─── EXTRACT

Lecure 16: Hash Functions

Definition of (cryptographic) hash function. Collisions and the need to prevent them. Collision-resistant hash functions. The hash-collision experiment. Weaker notions of security for hash functions (preimage resistance, second preimage resistance). A general attack against hash functions: the birthday attack and analysis of its success probability. Finding meaningful collisions. Relation between collision-resistant hash functions and the P vs. NP problem.

Constructing a hash function for long inputs from a hash function for short inputs: domain extension and the Merkle-Damgård transform. Length Extension Attacks on Hash functions based on the Merkle-Damgård transform. Hash functions in practice.

Using hash functions for message authentication: the Hash-and-MAC construction (with proof of security). Proofs of security in the Random Oracle model and why they are controversial.

Other applications of hash functions: Fingerprinting & Deduplication, Password Hashing, Key Derivation (and the concept of min-entropy), Commitment Schemes. Efficient commitment schemes with partial-reveal, Merkle-trees.


Lecture 17: Number and Group Theory for Public-Key Cryptography & The RSA Assumption

Representing large integers, Modular arithmetic, Efficiently computing modular addition, multiplication, and exponentiation. Bézout’s identity, modular inverses, and their efficient computation.

──────

TASK OBJECTIVE -
Using the hash functions outline, please explain in one to three sentences what domain extension and the Merkle-Damgård transform are used for. The lines that come after this sentence are separate material, apart from the outline.

─── DATA SECTION

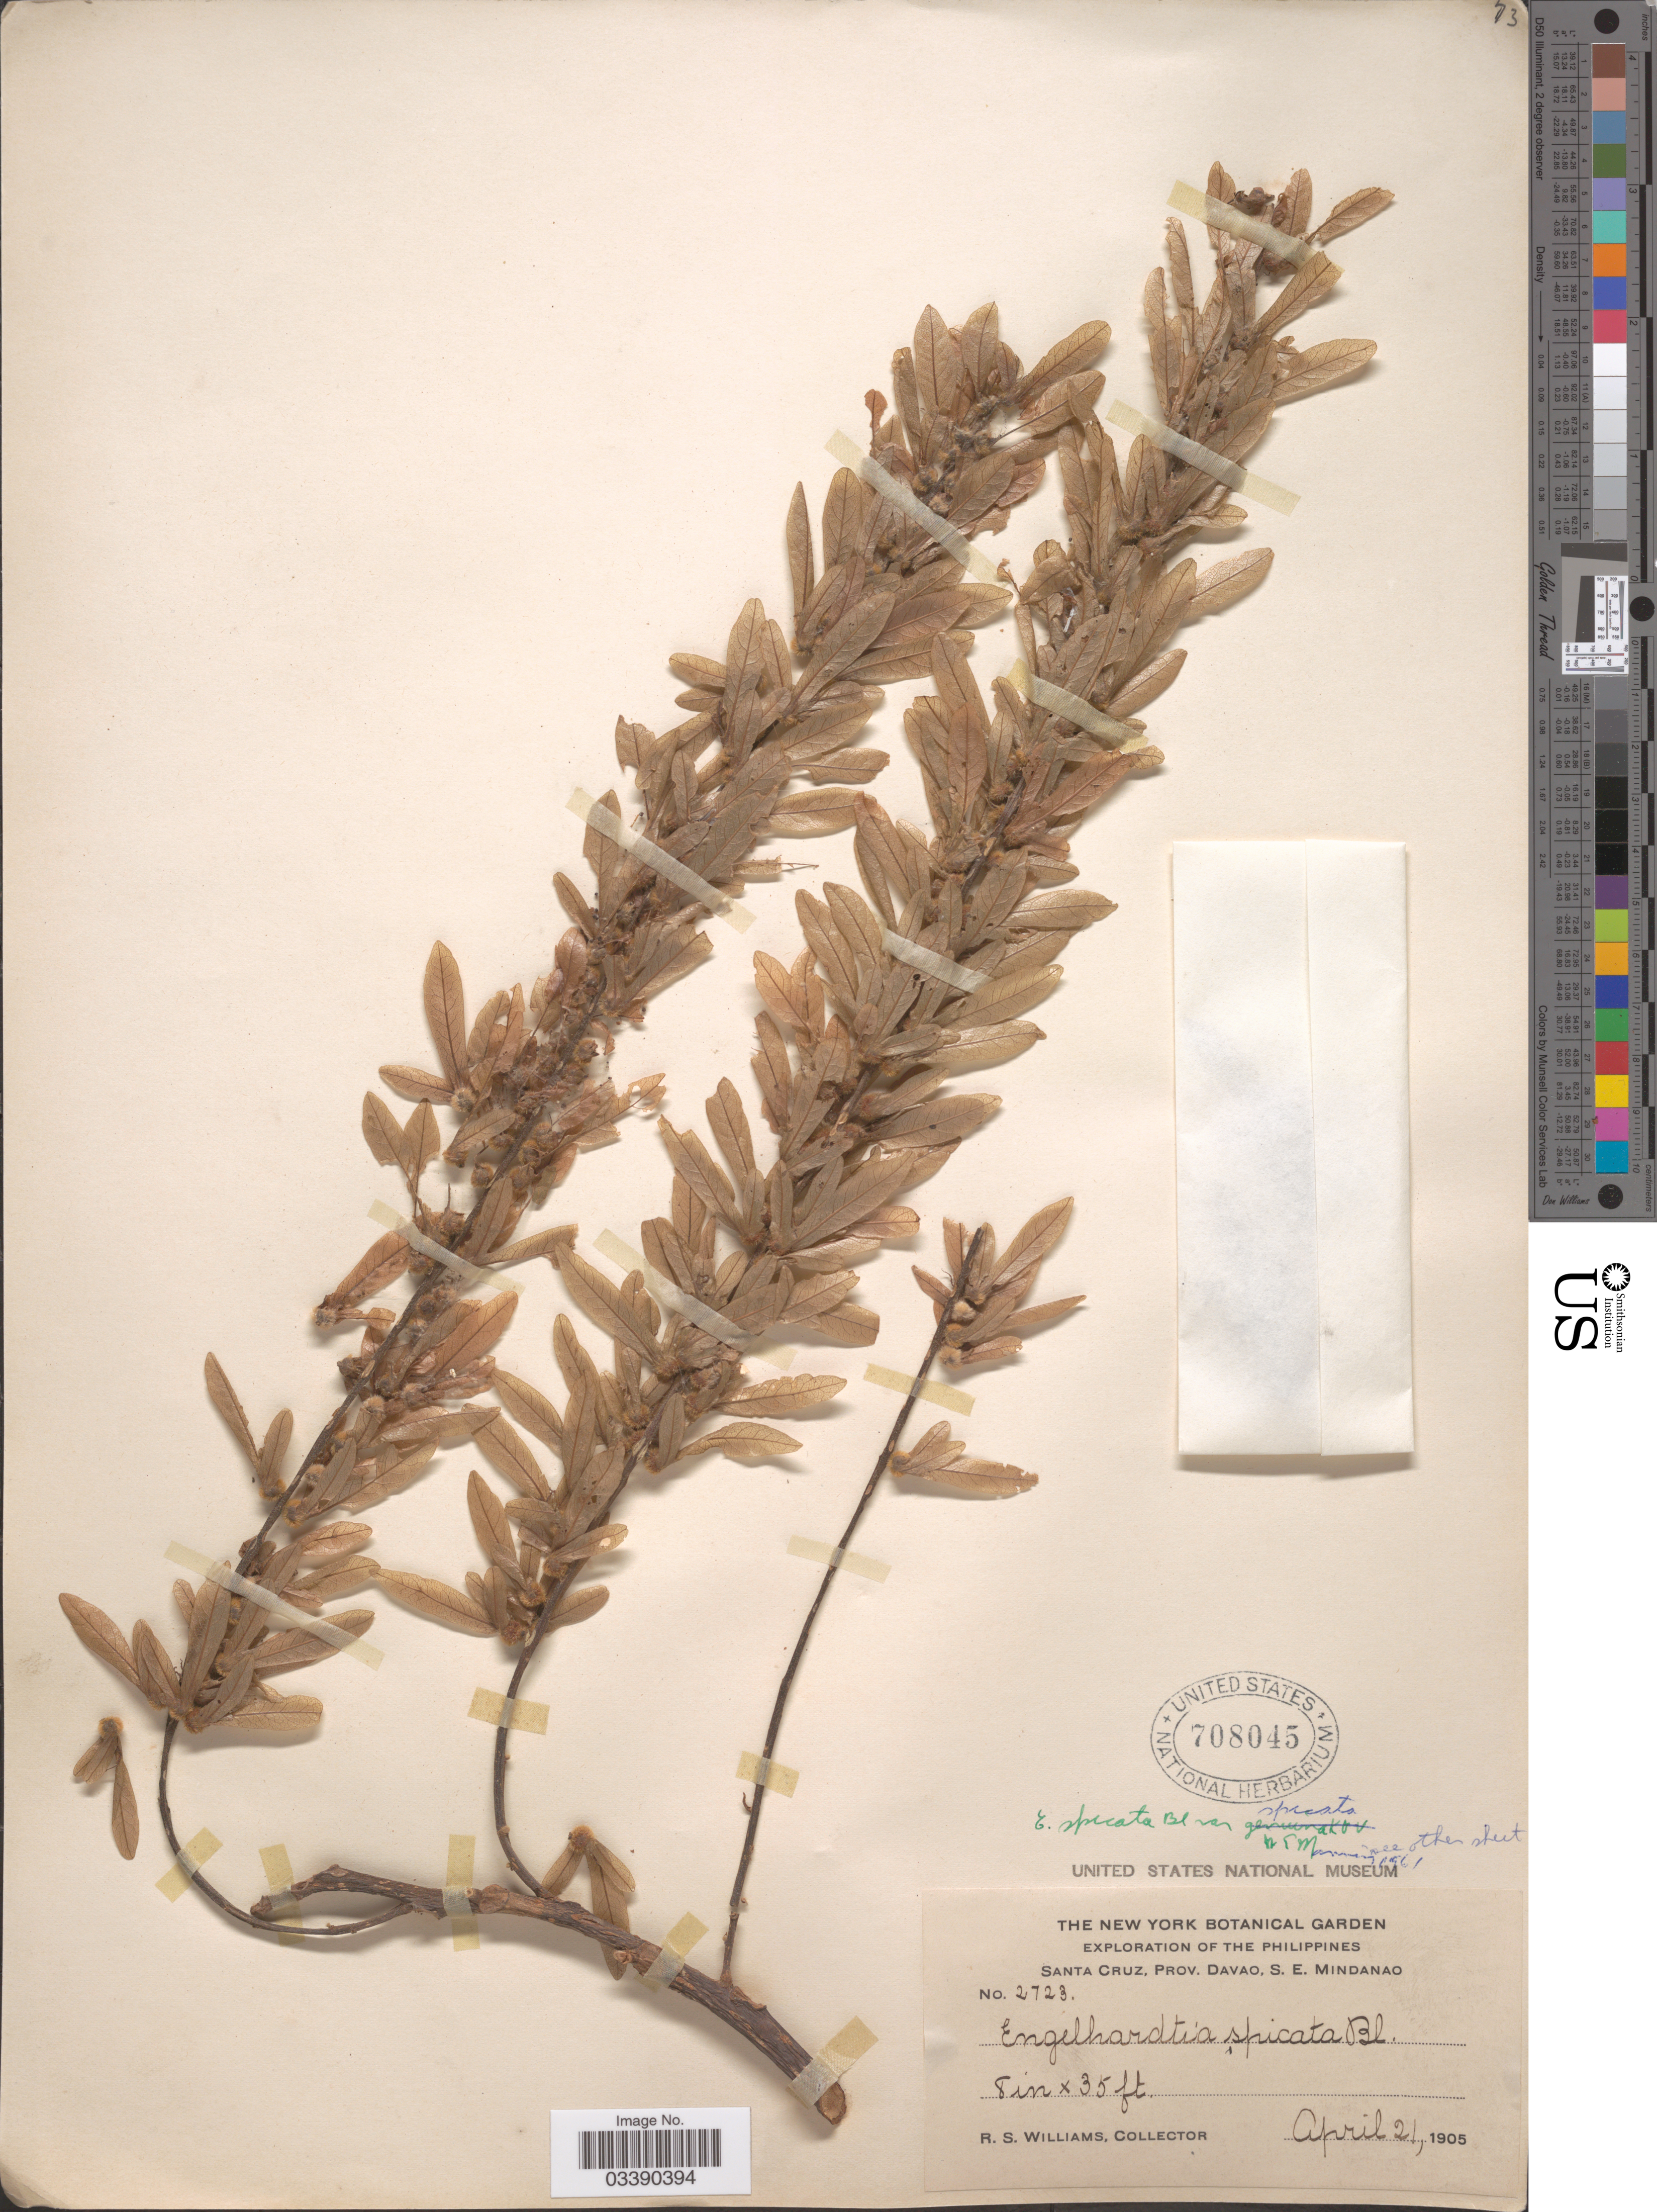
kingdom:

──────

OUTPUT BELOW -
They are used to build a hash function that takes long inputs out of a hash function that takes only short inputs.